Monday, February 13, 2012

The Cloakroom on Valentine's Day (a poem)

Main Street Elementary School, which I attended in the 1950s. It no longer exists.
I wrote this poem back in the 1970s. It's set in the 1950s. It is, I suspect, based on an invented memory—a memory that, now that I've written about it, seems more real and vivid to me than things that no doubt actually happened in the fourth grade at Main Street Elementary School in Farmingdale, NY, where I grew up. I can't remember now if I've ever published this poem anywhere. It seems appropriate for this week's holiday. I don't know why we used the word "cloakroom," which seems so formal, for the place in the back of the class where we hung our coats and left our galoshes.

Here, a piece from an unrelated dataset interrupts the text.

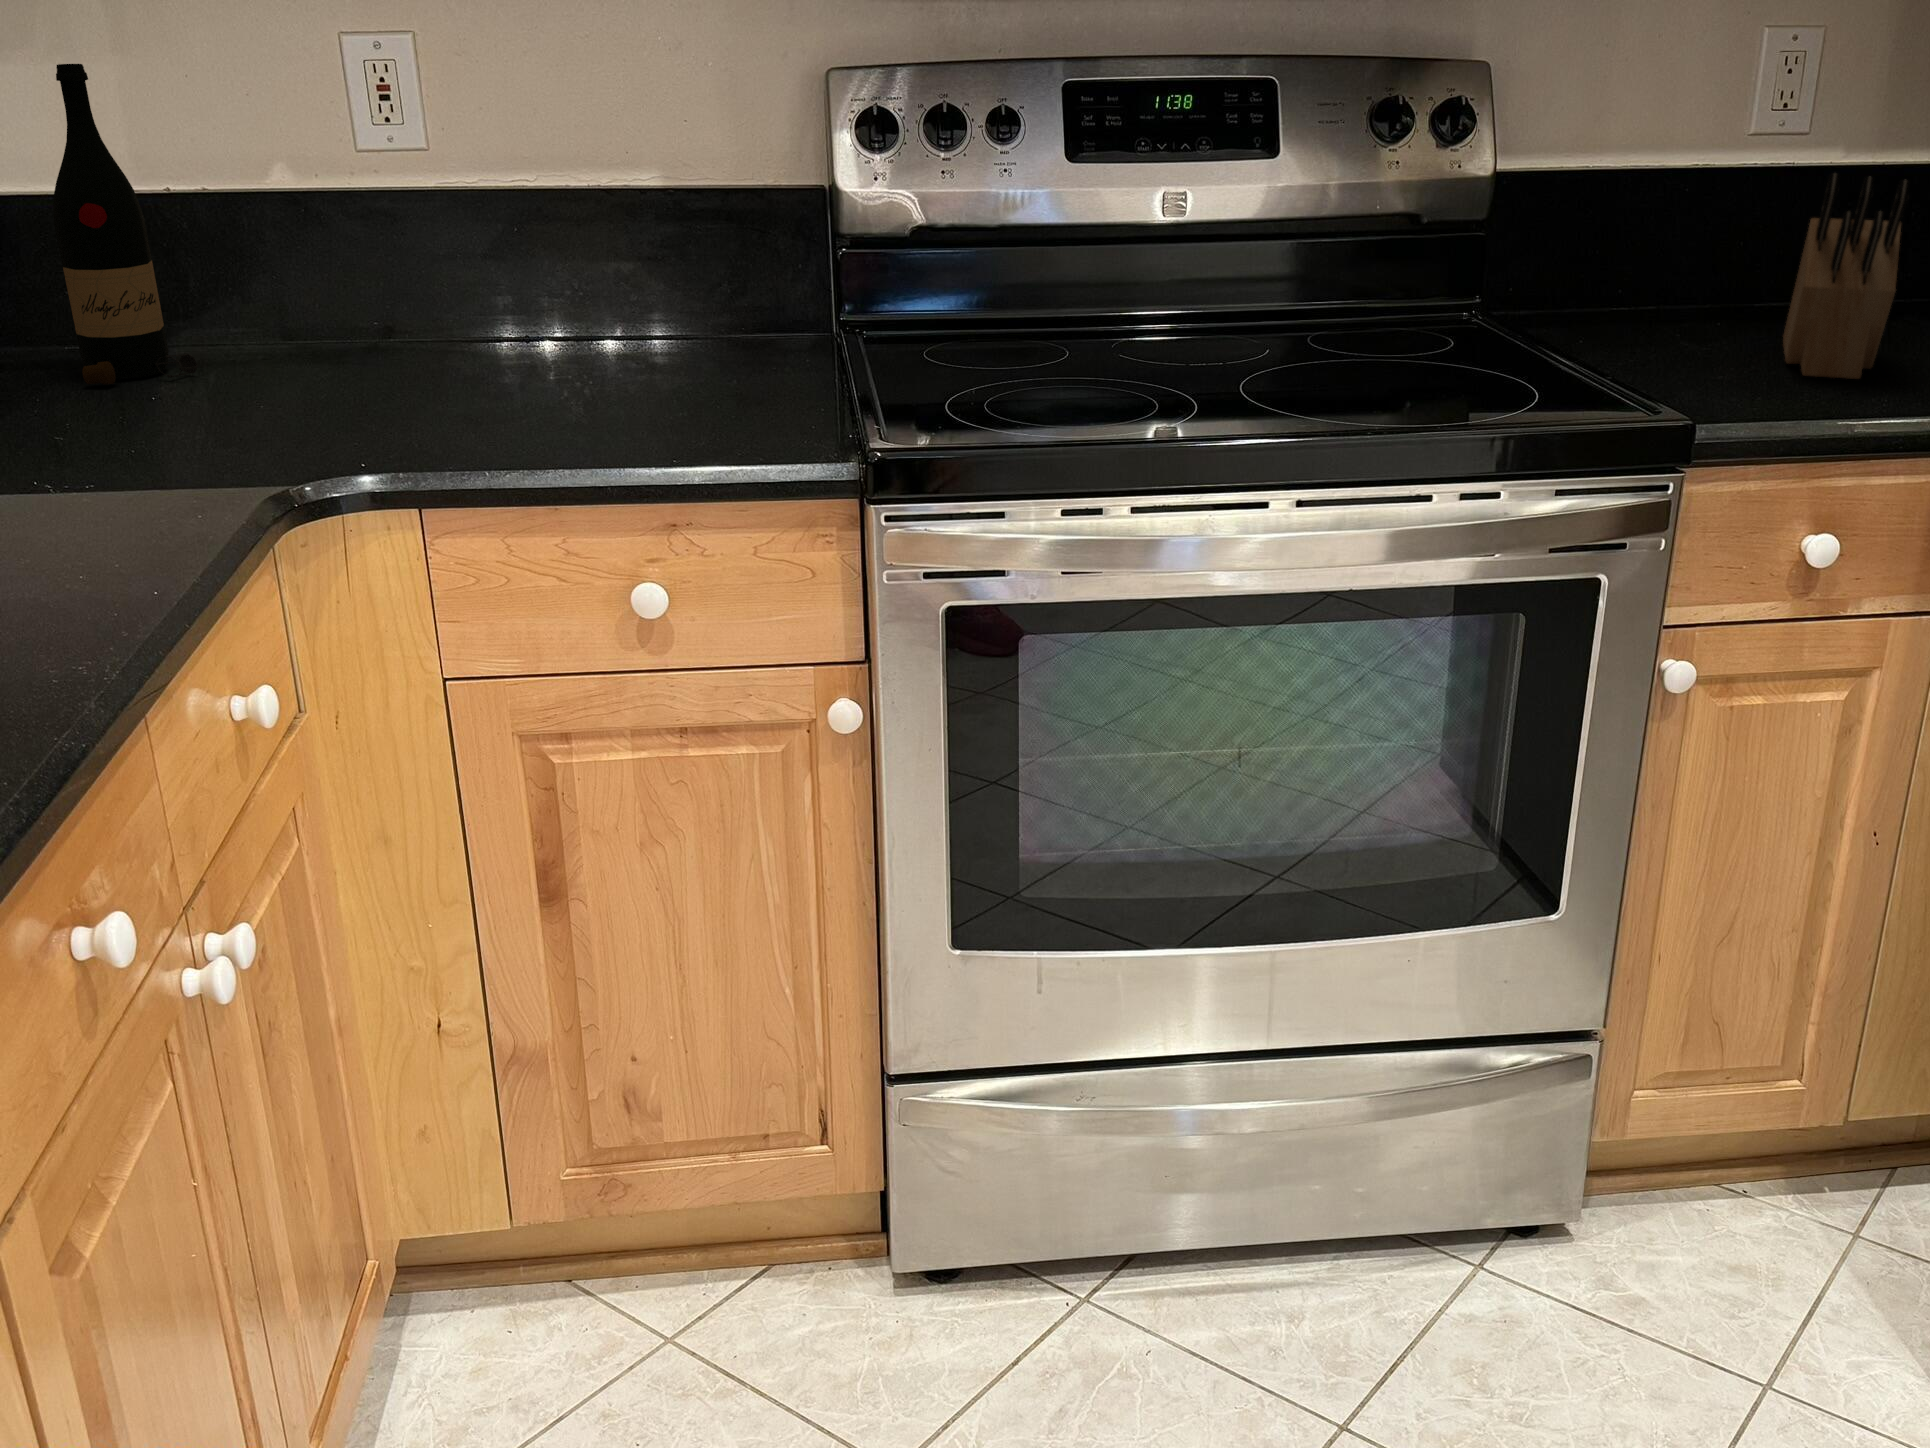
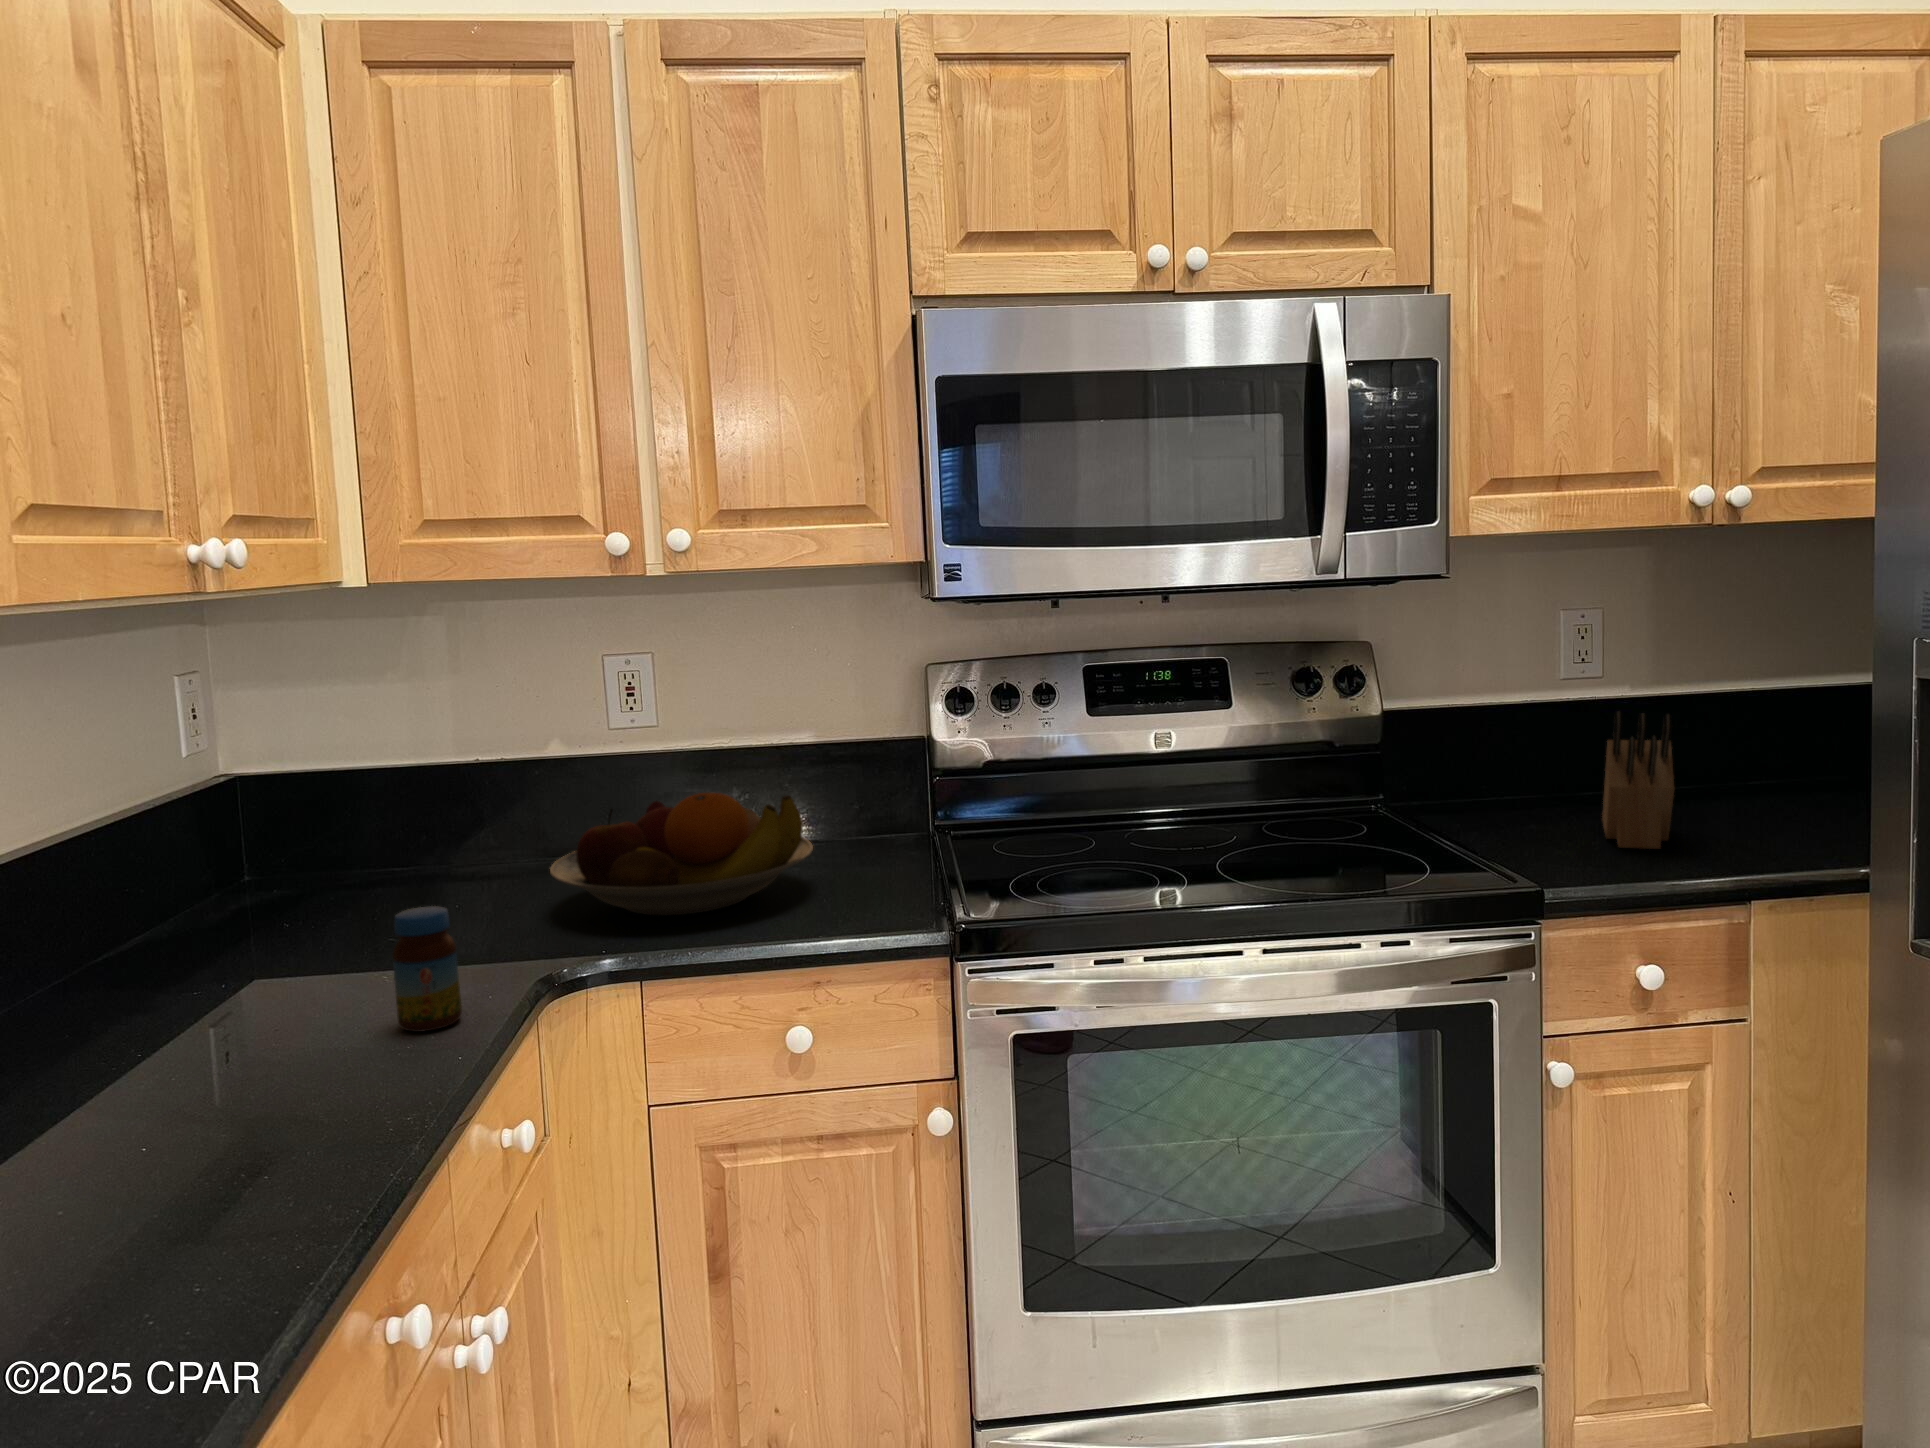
wine bottle: present [53,64,198,385] -> none [398,682,485,894]
fruit bowl: none [284,247,665,423] -> present [550,793,813,915]
jar: none [45,385,160,562] -> present [393,906,462,1032]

The Cloakroom on Valentine’s Day

Remember how,
not long before the time for going home,
we sneaked into the room of coats and shadows
which had beckoned from the back like a cave
since morning
when we turned, whenever we turned,
from our lessons?
Remember how the bell had rung a fire drill
all day, how Teacher told us
to ignore it? And we did,
though it sang and sang like a burn?
(I will not talk.
I will not talk.
A hundred times, a thousand times,
written in our heads.)
How in the noise when Teacher turned
we dipped and darted for the door
like swallows?
Remember being scared to laugh,
afraid that Teacher’s vast shadow
would grow in the doorway,
lit from behind by giggles?
How we shut the door?
And how we played at hiding in the dark
in the cloth of jackets, caps, and scarves?
How with a sudden Hey! we knew
that all the pockets grew with red,
unopened, heart-shaped envelopes and boxes,
and we stood breathless for a second,
hardly daring think the sweets inside?
How (just about to open one)
the door flew wide
and all the light and children,
come for their coats and candy,
filled the secret place and our wide eyes?
But they were blushed too much to notice us?
How we emerged, unchanged,
except for having sensed each other
in the red dark?







1 comment:

  1. You do know how to blog indeed. From another grey ghost who who came out of a closet.